そのため、経営者は、財務報告にかかわる内部統制の有効性を評価するにあたり、財務報告にかかわる内部統制の整備、運用の方針と手続きを定め、その運用状況を記録し、保存しておく必要があります。
つまり、あらかじめ、規定やマニュアルなどを文書化することによって客観的な判断を可能としなければなりません。
このとき、各業務プロセスの流れや、どのプロセスに重要な影響を及ぼすリスクが潜んでいるか、さらにリスクに対する具体的な統制手続きがとられているかなど、業務に携わったことのない人でも容易に理解できる程度の説明が必要となります。
また、内部統制における実際の運用では、出来る限り記録を残し、客観的な証拠としていつでも提示できるようにすすめることが重要なポイントとなります。
全社プロジェクトで文書化を行う
日本版SOX法では、財務報告にかかわる内部統制が義務付けられているので、文書化の範囲は最低でも財務報告に関係する業務プロセスとなります。
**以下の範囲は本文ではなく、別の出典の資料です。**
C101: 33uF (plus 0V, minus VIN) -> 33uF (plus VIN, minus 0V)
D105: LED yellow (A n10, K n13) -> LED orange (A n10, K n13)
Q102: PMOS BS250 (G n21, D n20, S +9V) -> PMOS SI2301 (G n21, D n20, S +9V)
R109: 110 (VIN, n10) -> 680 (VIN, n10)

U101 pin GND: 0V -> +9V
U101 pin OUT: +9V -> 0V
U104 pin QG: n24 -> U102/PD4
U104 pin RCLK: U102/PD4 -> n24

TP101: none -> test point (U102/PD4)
また、財務報告にかかわる業務プロセス以外の業務プロセスに関しては、まず、重要な事業拠点ごとに選別することが大切です。重要な事業拠点は、連結ベースの売上高に対する比率などで定める方法などがあります。
通常は、企業内のほとんどの業務プロセスにおいて、財務報告に何らかの関係があるため、膨大な作業量が予想されます。 そのため、業務プロセスの文書化は、全社レベルの重要プロジェクトとして、計画的に進めていくことが必要です。
文書化の例
「業務フローチャート」
フローチャートは、業務の詳細な内容や注意点などの記載には不向きですが、業務の開始から完了までの業務全体の流れが一覧図で表現されているため、手順などを直感的に理解できるなどの利点があります。
「業務記述書」
取引の発生、承認、記録、処理、報告などに関する情報を詳細に記述することができ、フローチャートには不利点をカバーすることができます。
「リスクコントロールマトリックス」
リスクが顕在化する頻度や確率と、顕在化したときに企業が被る影響の両面を基準に、リスクをランキング分けするときに活用されます。